We also wan't to save our STAC in geoparquet format. We will do so with [ruhstac-py](https://stac-utils.github.io/rustac-py/latest/). It's compatible with `stac-geoparquet` but has [some benefits](https://github.com/stac-utils/rustac-py?tab=readme-ov-file#stac-geoparquet).

A limitation to stac-fastapi-geoparquet is only one collection at a time. So the following script will create one stac-geoparquet file for each collection, and collections.json file to be used by stac-fastapi-geoparquet.

In [7]:
import rustac
import json

collections_out = []

for collection in [rgb_collection, ms_collection]:
    parquet_file_name = f"{collection.id}.parquet"
    items = collection.get_all_items()
    item_dicts = [item.to_dict() for item in items]
    await rustac.write(str(stac_out_dir / parquet_file_name), item_dicts)

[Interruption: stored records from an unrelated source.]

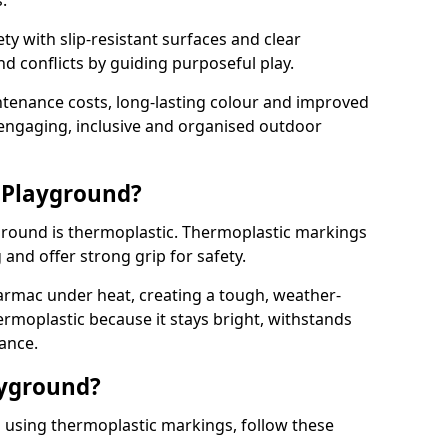
.
y with slip-resistant surfaces and clear
 conflicts by guiding purposeful play.
ntenance costs, long-lasting colour and improved
e engaging, inclusive and organised outdoor
 Playground?
yground is thermoplastic. Thermoplastic markings
g and offer strong grip for safety.
rmac under heat, creating a tough, weather-
ermoplastic because it stays bright, withstands
ance.
ayground?
n using thermoplastic markings, follow these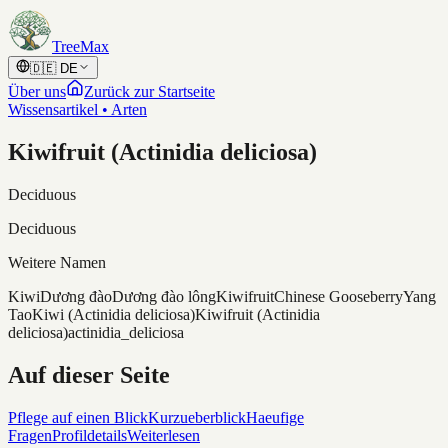
Skip to content
TreeMax
🇩🇪
DE
Über uns
Zurück zur Startseite
Wissensartikel • Arten
Kiwifruit (Actinidia deliciosa)
Deciduous
Deciduous
Weitere Namen
Kiwi
Dương đào
Dương đào lông
Kiwifruit
Chinese Gooseberry
Yang
Tao
Kiwi (Actinidia deliciosa)
Kiwifruit (Actinidia
deliciosa)
actinidia_deliciosa
Auf dieser Seite
Pflege auf einen Blick
Kurzueberblick
Haeufige
Fragen
Profildetails
Weiterlesen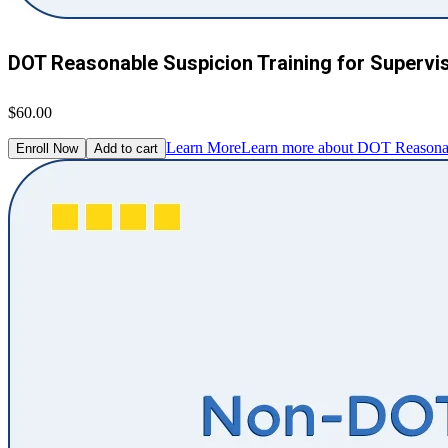
DOT Reasonable Suspicion Training for Supervi
$60.00
Learn More
Learn more about DOT Reasonabl
Enroll Now
Add to cart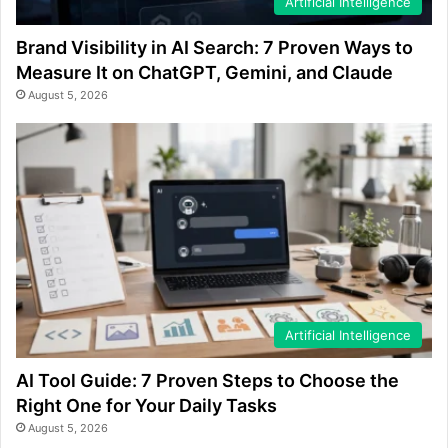
Artificial Intelligence
Brand Visibility in AI Search: 7 Proven Ways to
Measure It on ChatGPT, Gemini, and Claude
August 5, 2026
Artificial Intelligence
AI Tool Guide: 7 Proven Steps to Choose the
Right One for Your Daily Tasks
August 5, 2026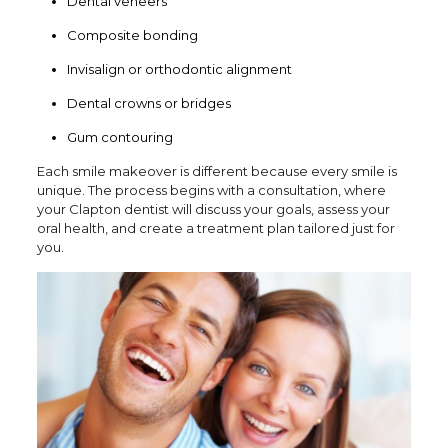
Dental veneers
Composite bonding
Invisalign or orthodontic alignment
Dental crowns or bridges
Gum contouring
Each smile makeover is different because every smile is
unique. The process begins with a consultation, where
your Clapton dentist will discuss your goals, assess your
oral health, and create a treatment plan tailored just for
you.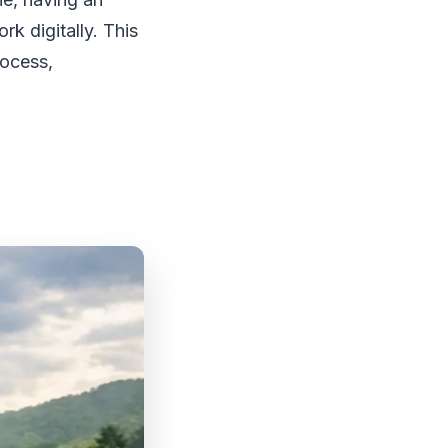
rk digitally. This
rocess,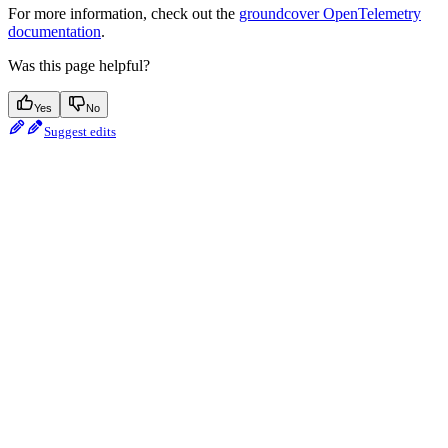
For more information, check out the
groundcover OpenTelemetry
documentation
.
Was this page helpful?
Yes
No
Suggest edits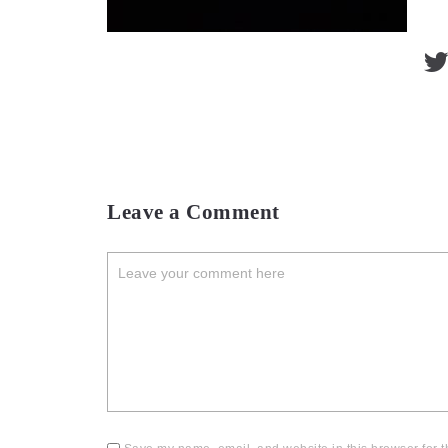
Leave a Comment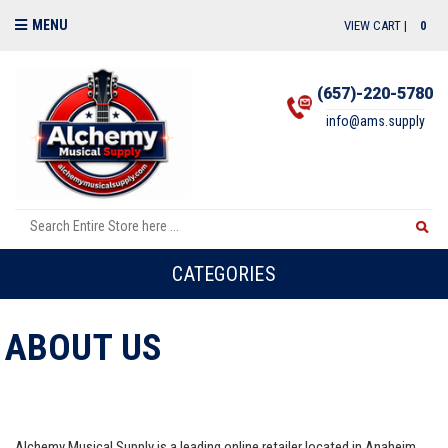
MENU
VIEW CART |
0
(657)-220-5780
info@ams.supply
CATEGORIES
ABOUT US
Alchemy Musical Supply is a leading online retailer located in Anaheim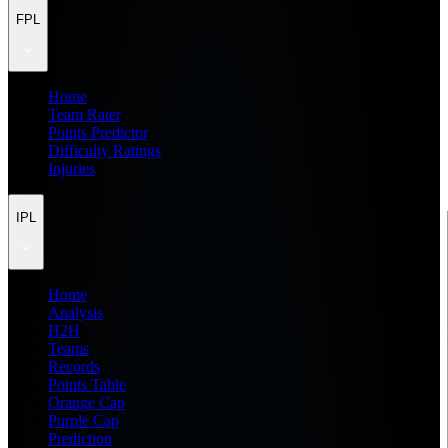
FPL
Home
Team Rater
Points Predictor
Difficulty Ratings
Injuries
IPL
Home
Analysis
H2H
Teams
Records
Points Table
Orange Cap
Purple Cap
Prediction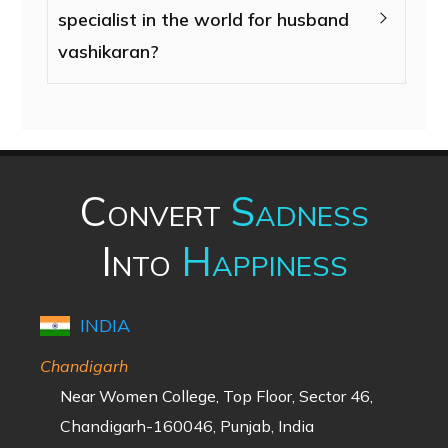
specialist in the world for husband
vashikaran?
Convert
Sadness
Into
Happiness
INDIA
Chandigarh
Near Women College, Top Floor, Sector 46,
Chandigarh-160046, Punjab, India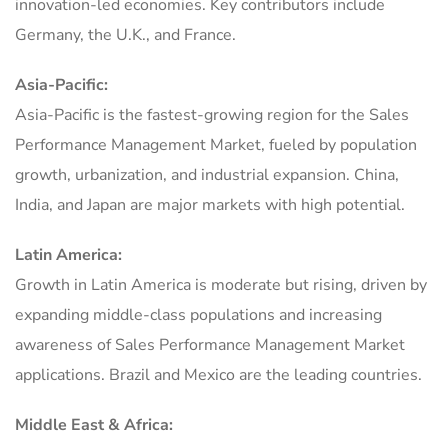
innovation-led economies. Key contributors include
Germany, the U.K., and France.
Asia-Pacific:
Asia-Pacific is the fastest-growing region for the Sales
Performance Management Market, fueled by population
growth, urbanization, and industrial expansion. China,
India, and Japan are major markets with high potential.
Latin America:
Growth in Latin America is moderate but rising, driven by
expanding middle-class populations and increasing
awareness of Sales Performance Management Market
applications. Brazil and Mexico are the leading countries.
Middle East & Africa: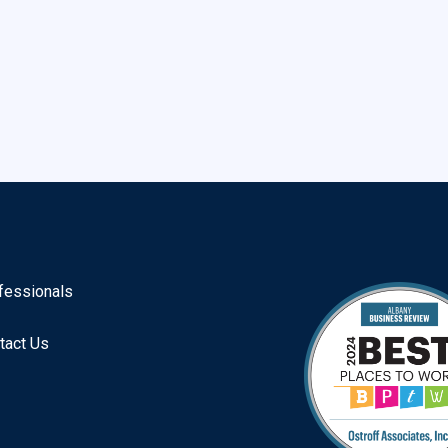
fessionals
tact Us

    collection_dict = collection.to_dict()
    # Don't need links for geoparquet
    collection_dict["links"] = []
    # Add the parquet items as an asset on the collection
    collection_dict["assets"] = {
        "data": {
            "href": f"{STAC_BASE_HREF}/{parquet_file_name}",
            "type": "application/vnd.apache.parquet"
        }
    }

    collections_out.append(collection_dict)

collections_out
with open(stac_out_dir / "collections.json", "w") as f:
    json.dump(collections_out, f, indent=2)



ModuleNotFoundError: No module named 'rustac'